Они вошли в дом — хозяйка, тихая и грузная, одиноко завтракала внизу, и Казьмин с какой то ласковой доброжелательностью кивнул ей и сразу успокоился, — в этом уютном, с давно установившимся консервативно патриархальным бытом доме и они являлись частью большого брежневского клана, хотели они того или нет, и на них распространялось не только верховное покровительство, атмосфера лести и заискивания со стороны других государственных служб и структур, множества часто незнакомых людей, впряженных в череду нескончаемых дел, денно и нощно ткущих полотно государственной жизни… И все это было понятно и закономерно, и для умного человека не представлялось чем то особенным. Но на них также распространялось и особое мнение народа о верховной власти, и подчас как о ее холуях, исполнителях грязных и неправедных дел, — подобные настроения всегда присущи большинству простого народа, и это тоже не должно было волновать умного человека. Государство есть государство, во главе его должен был кто то стоять, а следовательно, должна была быть и охрана, и обслуживание власти. Жизнь многомерна. На какую то долю секунды Казьмину захотелось подойти к одинокой, уставшей от долгой жизни, страдающей от собственных детей, уже ко многому равнодушной женщине, сказать ей что нибудь теплое и доброе, но это было бы нарушением давно установившихся норм и правил.

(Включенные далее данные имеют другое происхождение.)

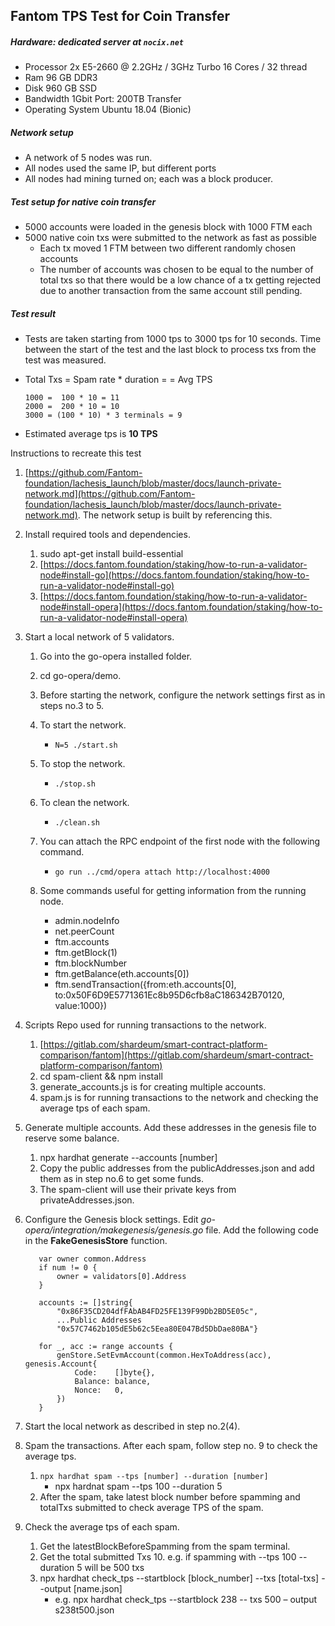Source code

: ## Fantom TPS Test for Coin Transfer

##### Hardware: dedicated server at `nocix.net`

- Processor 2x E5-2660 @ 2.2GHz / 3GHz Turbo 16 Cores / 32 thread
- Ram 96 GB DDR3
- Disk 960 GB SSD
- Bandwidth 1Gbit Port: 200TB Transfer
- Operating System Ubuntu 18.04 (Bionic)

##### Network setup

- A network of 5 nodes was run.
- All nodes used the same IP, but different ports
- All nodes had mining turned on; each was a block producer.

##### Test setup for native coin transfer

- 5000 accounts were loaded in the genesis block with 1000 FTM each
- 5000 native coin txs were submitted to the network as fast as possible
  - Each tx moved 1 FTM between two different randomly chosen accounts
  - The number of accounts was chosen to be equal to the number of total txs so that there would be a low chance of a tx getting rejected due to another transaction from the same account still pending.

##### Test result

- Tests are taken starting from 1000 tps to 3000 tps for 10 seconds. Time between the start of the test and the last block to process txs from the test was measured.
- Total Txs = Spam rate \* duration = = Avg TPS

  ```
  1000 =  100 * 10 = 11
  2000 =  200 * 10 = 10
  3000 = (100 * 10) * 3 terminals = 9
  ```

- Estimated average tps is **10 TPS**

Instructions to recreate this test

1.  [https://github.com/Fantom-foundation/lachesis_launch/blob/master/docs/launch-private-network.md](https://github.com/Fantom-foundation/lachesis_launch/blob/master/docs/launch-private-network.md). The network setup is built by referencing this.
2.  Install required tools and dependencies.
    1. sudo apt-get install build-essential
    2. [https://docs.fantom.foundation/staking/how-to-run-a-validator-node#install-go](https://docs.fantom.foundation/staking/how-to-run-a-validator-node#install-go)
    3. [https://docs.fantom.foundation/staking/how-to-run-a-validator-node#install-opera](https://docs.fantom.foundation/staking/how-to-run-a-validator-node#install-opera)
3.  Start a local network of 5 validators.

    1. Go into the go-opera installed folder.
    2. cd go-opera/demo.
    3. Before starting the network, configure the network settings first as in steps no.3 to 5.
    4. To start the network.

       - `N=5 ./start.sh`

    5. To stop the network.

       - `./stop.sh`

    6. To clean the network.

       - `./clean.sh`

    7. You can attach the RPC endpoint of the first node with the following command.
       - `go run ../cmd/opera attach http://localhost:4000`
    8. Some commands useful for getting information from the running node.
       - admin.nodeInfo
       - net.peerCount
       - ftm.accounts
       - ftm.getBlock(1)
       - ftm.blockNumber
       - ftm.getBalance(eth.accounts[0])
       - ftm.sendTransaction({from:eth.accounts[0], to:0x50F6D9E5771361Ec8b95D6cfb8aC186342B70120, value:1000})

4.  Scripts Repo used for running transactions to the network.
    1. [https://gitlab.com/shardeum/smart-contract-platform-comparison/fantom](https://gitlab.com/shardeum/smart-contract-platform-comparison/fantom)
    2. cd spam-client && npm install
    3. generate_accounts.js is for creating multiple accounts.
    4. spam.js is for running transactions to the network and checking the average tps of each spam.
5.  Generate multiple accounts. Add these addresses in the genesis file to reserve some balance.
    1. npx hardhat generate --accounts [number]
    2. Copy the public addresses from the publicAddresses.json and add them as in step no.6 to get some funds.
    3. The spam-client will use their private keys from privateAddresses.json.
6.  Configure the Genesis block settings. Edit _go-opera/integration/makegenesis/genesis.go_ file. Add the following code in the **FakeGenesisStore** function.

    ```
       var owner common.Address
       if num != 0 {
           owner = validators[0].Address
       }

       accounts := []string{
           "0x86F35CD204dfFAbAB4FD25FE139F99Db2BD5E05c",
           ...Public Addresses
           "0x57C7462b105dE5b62c5Eea80E047Bd5DbDae80BA"}

       for _, acc := range accounts {
           genStore.SetEvmAccount(common.HexToAddress(acc), genesis.Account{
               Code:    []byte{},
               Balance: balance,
               Nonce:   0,
           })
       }
    ```

7.  Start the local network as described in step no.2(4).
8.  Spam the transactions. After each spam, follow step no. 9 to check the average tps.
    1. `npx hardhat spam --tps [number] --duration [number]`
       - npx hardnat spam --tps 100 --duration 5
    2. After the spam, take latest block number before spamming and totalTxs submitted to check average TPS of the spam.
9.  Check the average tps of each spam.
    1. Get the latestBlockBeforeSpamming from the spam terminal.
    2. Get the total submitted Txs 10.
       e.g. if spamming with --tps 100 --duration 5 will be 500 txs
    3. npx hardhat check_tps --startblock [block_number] --txs [total-txs] --output [name.json]
       - e.g. npx hardhat check_tps --startblock 238 -- txs 500 – output s238t500.json
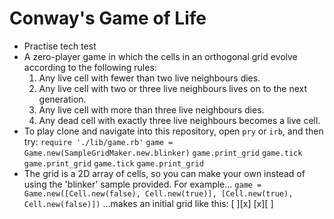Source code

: # Conway's Game of Life

* Practise tech test
* A zero-player game in which the cells in an orthogonal grid evolve according to the following rules:
    1. Any live cell with fewer than two live neighbours dies.
    2. Any live cell with two or three live neighbours lives on to the next generation.
    3. Any live cell with more than three live neighbours dies.
    4. Any dead cell with exactly three live neighbours becomes a live cell.
* To play clone and navigate into this repository, open `pry` or `irb`, and then try:
`require './lib/game.rb'`
`game = Game.new(SampleGridMaker.new.blinker)`
`game.print_grid`
`game.tick`
`game.print_grid`
`game.tick`
`game.print_grid`
* The grid is a 2D array of cells, so you can make your own instead of using the 'blinker' sample provided.  For example...
`game = Game.new([Cell.new(false), Cell.new(true)],
                 [Cell.new(true), Cell.new(false)])`
...makes an initial grid like this:  [ ][x]
                                     [x][ ]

Рядом с главой государства или в его семье здесь всегда ощущалось присутствие некоей третьей силы, невидимой, неуловимой и все равно всемогущей, она стояла у каждого за спиной, у ребенка и старика, у самого хозяина и у обслуживающей официантки, с почтительным волнением подающей ему завтрак или ужин, у садовника и начальника личной охраны, и сейчас Казьмин особенно сильно ощутил давящее присутствие этой безымянной третьей силы. Здесь нельзя было сделать ни одного лишнего шага в сторону — даже случайное движение тотчас будет замечено, зафиксировано и занесено в некое хранилище для дальнейшего анализа, но Казьмин даже наедине с собой не разрешал себе думать об этом, хотя давно уже определил центр этой третьей силы, ожидавшей только своего часа, чтобы немедленно выйти на поверхность и во всеуслышание заявить о своем давно выстраданном, а потому и безоговорочном праве.